» Work order
If a line of the listing contains the string "OUTROS", return that line.

» Supplied data
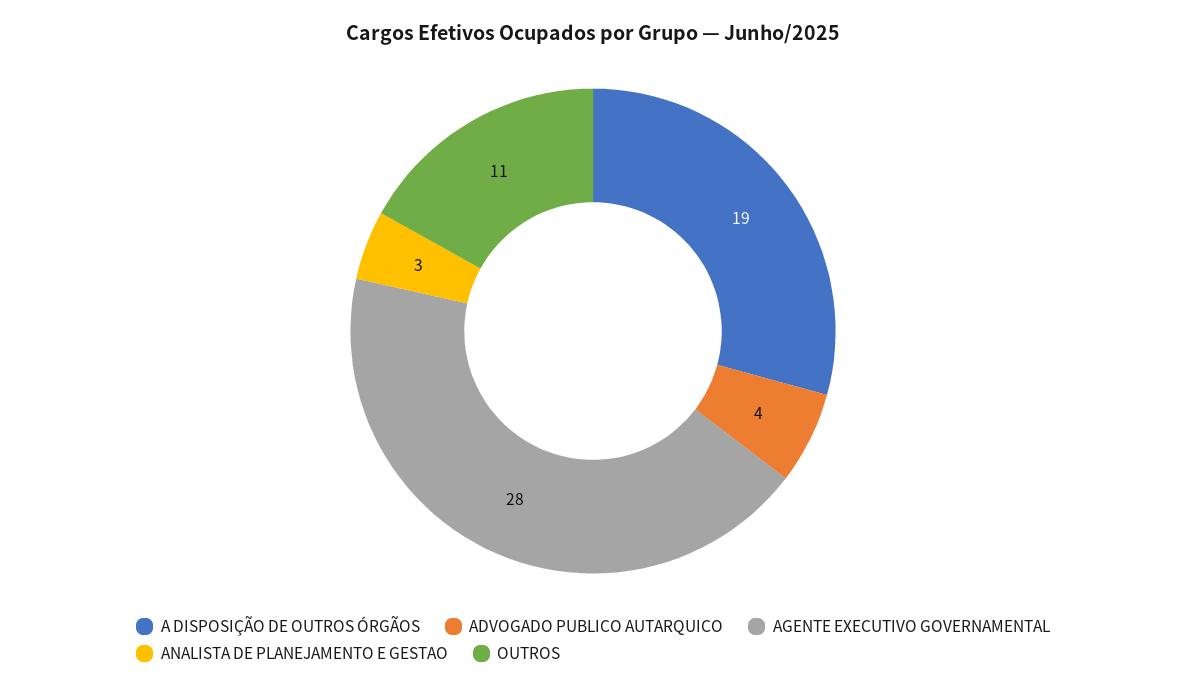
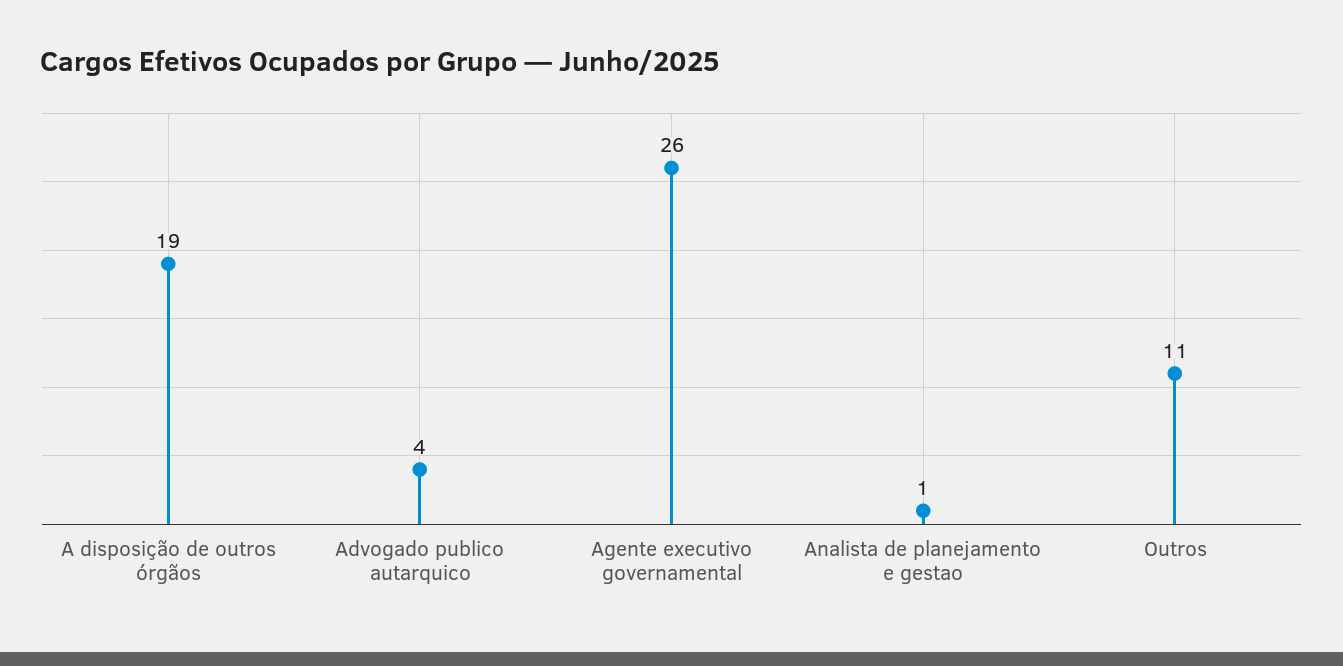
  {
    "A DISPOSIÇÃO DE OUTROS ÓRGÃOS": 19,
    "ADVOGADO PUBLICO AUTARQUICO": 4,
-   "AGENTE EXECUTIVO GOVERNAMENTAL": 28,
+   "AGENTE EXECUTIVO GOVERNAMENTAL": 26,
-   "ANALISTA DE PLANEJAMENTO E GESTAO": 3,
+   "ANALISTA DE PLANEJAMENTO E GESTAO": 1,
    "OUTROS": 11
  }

* * *

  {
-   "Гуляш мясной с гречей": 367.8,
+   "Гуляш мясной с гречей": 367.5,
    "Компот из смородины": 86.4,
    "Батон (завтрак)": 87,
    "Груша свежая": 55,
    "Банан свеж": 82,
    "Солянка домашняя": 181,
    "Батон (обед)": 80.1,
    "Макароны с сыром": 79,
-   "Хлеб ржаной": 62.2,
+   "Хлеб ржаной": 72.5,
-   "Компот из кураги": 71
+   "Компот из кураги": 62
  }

» Exercise result
    "A DISPOSIÇÃO DE OUTROS ÓRGÃOS": 19,
    "OUTROS": 11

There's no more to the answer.